:: PREGUNTAS DE ESTUDIO ::
**1.** Resume en forma de lista el párrafo del texto de lectura que comienza con «La muerte deja un hueso». Conserva sus ideas principales.
**2.** Enumera todo lo que, según las oraciones del texto de lectura que empiezan con «Quita», elimina esa noticia.
**3.** Reescribe el tramo del texto de lectura que va desde «La muerte deja» hasta «sostener sin mentirse.» y sustituye «deseos» por «anhelos».

Aquí entra el costo biográfico que nadie elige. Yo guardé durante dieciocho meses la copia del certificado de defunción de mi madre, doblada en cuatro, en el tercer cajón de la cocina. La tocaba con la yema del dedo sin sacarla. Era una aduana silenciosa. Desde entonces perdí el apetito por la plenitud y aprendí a valorar el margen. El día que tiré ese papel a la papelera de metal, con tapa de pedal, la alegría no volvió. Lo que volvió fue su posibilidad. Fue suficiente para no hundirme.
La muerte deja un hueso sobre la mesa. No hay suspense. Vas a morir. Esa noticia, gestionada sin espectáculo, quita toneladas de humo. Quita la necesidad de ganar siempre. Quita la superstición de la plenitud. Quita el teatro de la grandilocuencia. Permite un tipo de ligereza mejor. Permite decir no cuando conviene pagar el precio de un no. Permite ajustar los deseos a lo que se puede sostener sin mentirse.

:: CONJUNTO DE REGISTROS ::

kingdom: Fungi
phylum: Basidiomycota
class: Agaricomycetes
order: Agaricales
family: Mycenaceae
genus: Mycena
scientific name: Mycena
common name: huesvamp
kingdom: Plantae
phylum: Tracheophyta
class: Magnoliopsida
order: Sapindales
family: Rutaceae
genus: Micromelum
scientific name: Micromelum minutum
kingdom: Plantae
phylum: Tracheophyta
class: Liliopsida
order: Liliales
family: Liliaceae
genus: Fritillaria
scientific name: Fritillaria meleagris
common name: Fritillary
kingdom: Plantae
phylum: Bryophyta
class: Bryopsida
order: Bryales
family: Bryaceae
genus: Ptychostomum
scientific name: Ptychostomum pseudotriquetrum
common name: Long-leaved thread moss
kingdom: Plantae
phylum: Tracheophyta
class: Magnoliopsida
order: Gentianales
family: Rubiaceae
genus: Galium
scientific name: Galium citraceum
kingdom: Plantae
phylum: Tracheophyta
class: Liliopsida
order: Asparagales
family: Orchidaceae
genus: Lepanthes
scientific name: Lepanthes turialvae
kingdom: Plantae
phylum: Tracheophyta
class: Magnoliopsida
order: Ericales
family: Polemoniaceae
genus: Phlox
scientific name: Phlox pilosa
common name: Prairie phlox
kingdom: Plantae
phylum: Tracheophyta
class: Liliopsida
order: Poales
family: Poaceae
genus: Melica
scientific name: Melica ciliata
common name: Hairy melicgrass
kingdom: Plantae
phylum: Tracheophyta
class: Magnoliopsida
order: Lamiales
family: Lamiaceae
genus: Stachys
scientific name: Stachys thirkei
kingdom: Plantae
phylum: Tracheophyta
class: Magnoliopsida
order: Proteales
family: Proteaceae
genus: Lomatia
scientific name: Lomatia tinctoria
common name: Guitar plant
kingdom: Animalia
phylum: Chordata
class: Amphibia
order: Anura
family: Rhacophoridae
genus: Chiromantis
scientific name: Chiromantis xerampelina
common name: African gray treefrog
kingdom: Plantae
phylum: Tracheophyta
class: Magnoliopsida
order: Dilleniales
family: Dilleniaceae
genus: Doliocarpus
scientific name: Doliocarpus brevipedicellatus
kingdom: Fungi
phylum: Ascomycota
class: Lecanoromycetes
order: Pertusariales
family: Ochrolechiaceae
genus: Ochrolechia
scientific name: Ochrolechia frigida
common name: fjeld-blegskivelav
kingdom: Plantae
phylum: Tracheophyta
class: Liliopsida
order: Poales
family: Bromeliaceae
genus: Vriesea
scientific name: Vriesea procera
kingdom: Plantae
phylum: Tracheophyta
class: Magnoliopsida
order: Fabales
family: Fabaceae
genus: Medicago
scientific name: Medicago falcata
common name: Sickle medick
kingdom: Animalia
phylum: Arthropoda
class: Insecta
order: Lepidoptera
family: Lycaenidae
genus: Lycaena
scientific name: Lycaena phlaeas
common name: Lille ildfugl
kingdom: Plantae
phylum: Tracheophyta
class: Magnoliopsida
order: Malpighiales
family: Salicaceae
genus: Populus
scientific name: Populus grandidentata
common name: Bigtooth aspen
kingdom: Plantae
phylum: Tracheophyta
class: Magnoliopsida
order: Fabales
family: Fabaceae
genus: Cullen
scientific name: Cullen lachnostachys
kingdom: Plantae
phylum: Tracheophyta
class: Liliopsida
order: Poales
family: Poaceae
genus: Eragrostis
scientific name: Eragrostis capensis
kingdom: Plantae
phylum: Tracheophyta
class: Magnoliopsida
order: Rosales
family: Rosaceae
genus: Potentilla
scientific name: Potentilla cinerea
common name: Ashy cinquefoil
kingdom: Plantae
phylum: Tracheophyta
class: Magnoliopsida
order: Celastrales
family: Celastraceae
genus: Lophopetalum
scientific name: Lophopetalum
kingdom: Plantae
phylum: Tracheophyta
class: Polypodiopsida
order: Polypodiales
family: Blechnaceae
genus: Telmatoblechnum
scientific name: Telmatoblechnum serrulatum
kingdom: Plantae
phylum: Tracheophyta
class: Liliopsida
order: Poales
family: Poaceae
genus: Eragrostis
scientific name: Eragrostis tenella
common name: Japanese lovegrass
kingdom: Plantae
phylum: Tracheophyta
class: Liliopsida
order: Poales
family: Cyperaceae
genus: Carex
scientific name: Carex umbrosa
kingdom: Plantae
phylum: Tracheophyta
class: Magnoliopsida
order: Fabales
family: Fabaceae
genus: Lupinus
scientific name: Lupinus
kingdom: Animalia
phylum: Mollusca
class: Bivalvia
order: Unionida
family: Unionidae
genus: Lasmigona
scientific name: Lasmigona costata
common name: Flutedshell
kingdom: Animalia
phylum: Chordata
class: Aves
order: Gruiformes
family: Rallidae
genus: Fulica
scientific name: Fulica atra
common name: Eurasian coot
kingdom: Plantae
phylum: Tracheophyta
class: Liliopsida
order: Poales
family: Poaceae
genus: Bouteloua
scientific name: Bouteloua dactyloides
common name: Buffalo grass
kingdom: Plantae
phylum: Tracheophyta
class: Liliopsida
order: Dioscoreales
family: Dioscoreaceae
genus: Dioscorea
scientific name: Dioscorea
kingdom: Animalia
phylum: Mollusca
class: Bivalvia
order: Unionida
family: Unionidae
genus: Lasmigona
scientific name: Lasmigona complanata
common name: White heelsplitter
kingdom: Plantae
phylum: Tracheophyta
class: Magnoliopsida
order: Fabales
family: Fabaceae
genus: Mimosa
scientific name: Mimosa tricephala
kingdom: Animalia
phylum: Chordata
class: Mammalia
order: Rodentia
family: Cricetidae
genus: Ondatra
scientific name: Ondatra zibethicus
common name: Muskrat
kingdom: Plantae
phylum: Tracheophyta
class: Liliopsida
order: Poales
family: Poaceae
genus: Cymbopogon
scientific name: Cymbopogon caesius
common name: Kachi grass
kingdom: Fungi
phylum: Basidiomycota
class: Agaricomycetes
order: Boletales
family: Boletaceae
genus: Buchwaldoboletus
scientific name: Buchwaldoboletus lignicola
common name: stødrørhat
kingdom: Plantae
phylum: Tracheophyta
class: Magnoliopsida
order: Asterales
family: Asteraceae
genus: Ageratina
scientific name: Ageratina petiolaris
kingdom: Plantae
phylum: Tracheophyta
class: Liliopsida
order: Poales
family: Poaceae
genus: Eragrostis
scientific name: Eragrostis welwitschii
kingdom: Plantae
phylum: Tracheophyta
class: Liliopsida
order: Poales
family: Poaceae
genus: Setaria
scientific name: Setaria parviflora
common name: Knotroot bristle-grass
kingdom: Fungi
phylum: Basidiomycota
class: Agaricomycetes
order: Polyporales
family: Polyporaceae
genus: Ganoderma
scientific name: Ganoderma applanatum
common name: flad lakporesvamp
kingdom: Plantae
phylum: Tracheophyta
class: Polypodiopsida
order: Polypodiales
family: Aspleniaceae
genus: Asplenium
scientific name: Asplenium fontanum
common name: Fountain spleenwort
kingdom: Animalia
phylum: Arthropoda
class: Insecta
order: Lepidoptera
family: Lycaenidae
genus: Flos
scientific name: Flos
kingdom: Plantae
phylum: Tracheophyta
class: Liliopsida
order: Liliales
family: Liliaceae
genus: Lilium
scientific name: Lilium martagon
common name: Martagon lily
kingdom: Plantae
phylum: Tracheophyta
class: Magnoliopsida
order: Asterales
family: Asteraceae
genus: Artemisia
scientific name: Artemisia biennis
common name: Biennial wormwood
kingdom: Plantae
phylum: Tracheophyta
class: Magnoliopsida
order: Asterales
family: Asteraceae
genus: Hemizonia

:: RESPUESTAS POR ÍTEM ::
**1.**
- La muerte es una certeza: no hay suspense, vas a morir.
- Asumida sin espectáculo, esa noticia quita toneladas de humo.
- Quita la necesidad de ganar siempre, la superstición de la plenitud y el teatro de la grandilocuencia.
- Permite un tipo de ligereza mejor.
- Permite decir no cuando conviene pagar el precio de un no.
- Permite ajustar los deseos a lo que se puede sostener sin mentirse.

**2.**
- La necesidad de ganar siempre
- La superstición de la plenitud
- El teatro de la grandilocuencia

**3.**
La muerte deja un hueso sobre la mesa. No hay suspense. Vas a morir. Esa noticia, gestionada sin espectáculo, quita toneladas de humo. Quita la necesidad de ganar siempre. Quita la superstición de la plenitud. Quita el teatro de la grandilocuencia. Permite un tipo de ligereza mejor. Permite decir no cuando conviene pagar el precio de un no. Permite ajustar los anhelos a lo que se puede sostener sin mentirse.